───── PASSAGE TO READ ─────
With unavailability of the Sultan and unexplained absence of the Arewa leader, Alhaji M.D. Yusuf, from the Abuja meeting, it seems obvious that the core North may prove problematic, perhaps beginning from the stage of "due consultation." In which case, the euphoria over the acclaimed success of the Leaders of Though discourse may prove to be presumptive and illusory.
Besides, the presidency and the national assembly are clearly in no mood to lend their support to the popular agitation for a conference of ethnic nationalities, for the apparent fear that such a highly expansive parley could undermine their illegitimate penchant for appropriating the task of constitution making from the ordained sanctuary of the people.
In the kind of defective democracy, which today holds sway in our society, it could be said that the minority, acting in conjunction with the President, constitutes a majority. It should however, be necessary to take a lead from our recent history in which dynamic and resolute minority was able to end the repressive Abacha rule and usher in today’s prevailing democracy, despite its little or no discernible dividends.
───── DATA EXTRACT ─────
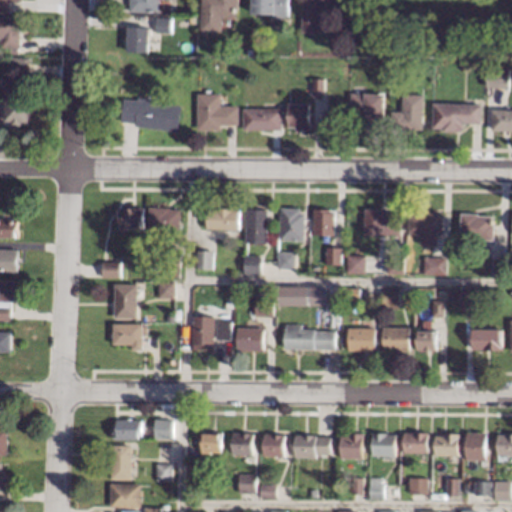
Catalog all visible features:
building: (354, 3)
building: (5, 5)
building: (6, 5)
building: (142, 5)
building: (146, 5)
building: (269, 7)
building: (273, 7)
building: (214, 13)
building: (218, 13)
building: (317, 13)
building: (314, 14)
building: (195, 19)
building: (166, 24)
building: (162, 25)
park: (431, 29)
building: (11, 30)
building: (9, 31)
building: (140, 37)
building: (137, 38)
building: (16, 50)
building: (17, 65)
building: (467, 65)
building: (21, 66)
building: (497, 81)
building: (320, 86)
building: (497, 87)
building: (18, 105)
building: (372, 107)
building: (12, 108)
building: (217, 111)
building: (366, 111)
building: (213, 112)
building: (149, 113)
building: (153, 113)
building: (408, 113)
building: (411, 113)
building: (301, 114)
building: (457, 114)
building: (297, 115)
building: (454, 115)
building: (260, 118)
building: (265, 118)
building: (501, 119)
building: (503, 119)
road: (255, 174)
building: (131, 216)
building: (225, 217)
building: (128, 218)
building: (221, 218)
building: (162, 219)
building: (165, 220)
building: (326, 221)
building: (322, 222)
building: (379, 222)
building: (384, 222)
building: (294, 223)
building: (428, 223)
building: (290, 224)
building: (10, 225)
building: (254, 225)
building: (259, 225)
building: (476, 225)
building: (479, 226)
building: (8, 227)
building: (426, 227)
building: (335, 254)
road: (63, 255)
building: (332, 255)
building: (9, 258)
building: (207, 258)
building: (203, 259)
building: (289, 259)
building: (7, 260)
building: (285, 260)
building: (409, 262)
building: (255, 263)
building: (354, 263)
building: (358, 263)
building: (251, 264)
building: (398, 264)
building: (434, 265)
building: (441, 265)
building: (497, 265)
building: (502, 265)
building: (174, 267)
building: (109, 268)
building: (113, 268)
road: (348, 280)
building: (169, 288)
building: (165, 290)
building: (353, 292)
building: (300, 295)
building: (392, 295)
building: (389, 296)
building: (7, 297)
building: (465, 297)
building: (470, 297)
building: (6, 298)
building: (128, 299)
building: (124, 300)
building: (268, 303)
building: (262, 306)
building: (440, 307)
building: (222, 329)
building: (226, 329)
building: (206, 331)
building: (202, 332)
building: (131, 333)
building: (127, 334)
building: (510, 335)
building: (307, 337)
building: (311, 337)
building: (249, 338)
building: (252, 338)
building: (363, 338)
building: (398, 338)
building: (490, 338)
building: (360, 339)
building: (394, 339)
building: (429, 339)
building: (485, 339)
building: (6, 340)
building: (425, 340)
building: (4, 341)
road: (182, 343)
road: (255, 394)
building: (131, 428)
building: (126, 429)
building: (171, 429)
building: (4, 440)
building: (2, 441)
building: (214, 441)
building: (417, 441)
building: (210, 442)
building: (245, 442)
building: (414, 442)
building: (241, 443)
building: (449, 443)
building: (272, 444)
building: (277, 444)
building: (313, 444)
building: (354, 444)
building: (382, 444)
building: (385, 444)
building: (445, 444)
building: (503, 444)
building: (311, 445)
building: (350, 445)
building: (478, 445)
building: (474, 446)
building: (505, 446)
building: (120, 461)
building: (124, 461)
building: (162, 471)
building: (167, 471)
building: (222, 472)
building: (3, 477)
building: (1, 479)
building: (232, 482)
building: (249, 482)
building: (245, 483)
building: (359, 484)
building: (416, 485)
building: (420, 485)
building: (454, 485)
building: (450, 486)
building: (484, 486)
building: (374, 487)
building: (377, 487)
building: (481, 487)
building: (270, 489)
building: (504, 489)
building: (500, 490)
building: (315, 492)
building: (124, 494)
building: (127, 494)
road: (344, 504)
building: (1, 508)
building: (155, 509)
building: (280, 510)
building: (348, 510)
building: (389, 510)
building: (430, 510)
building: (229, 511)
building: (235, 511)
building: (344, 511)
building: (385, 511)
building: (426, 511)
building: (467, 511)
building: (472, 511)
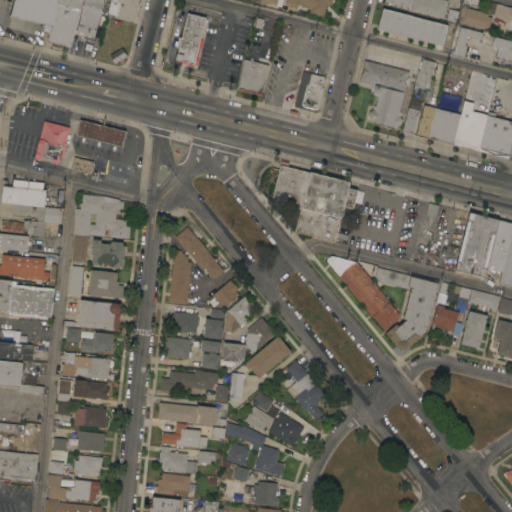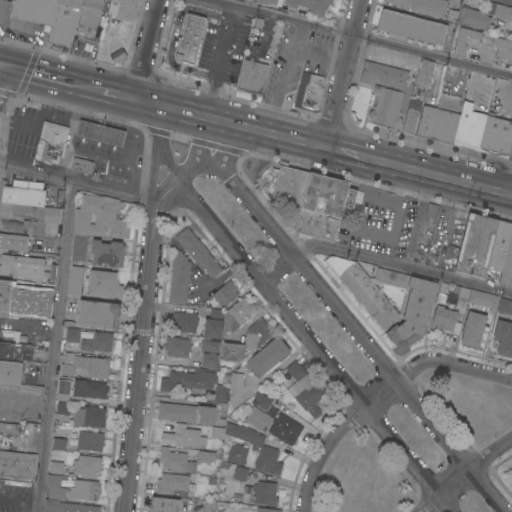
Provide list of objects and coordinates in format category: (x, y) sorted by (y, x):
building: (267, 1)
─────
▶ _GIVEN REQUEST A_
In the commentary on the Abuja meeting, who is named as the Arewa leader?
▶ _GIVEN REQUEST B_
Return the stretch of the commentary on the Abuja meeting from "Besides, the presidency" through "of the people.", copied word for word.

▶ _TASK OUTPUT A_
Alhaji M.D. Yusuf

▶ _TASK OUTPUT B_
Besides, the presidency and the national assembly are clearly in no mood to lend their support to the popular agitation for a conference of ethnic nationalities, for the apparent fear that such a highly expansive parley could undermine their illegitimate penchant for appropriating the task of constitution making from the ordained sanctuary of the people.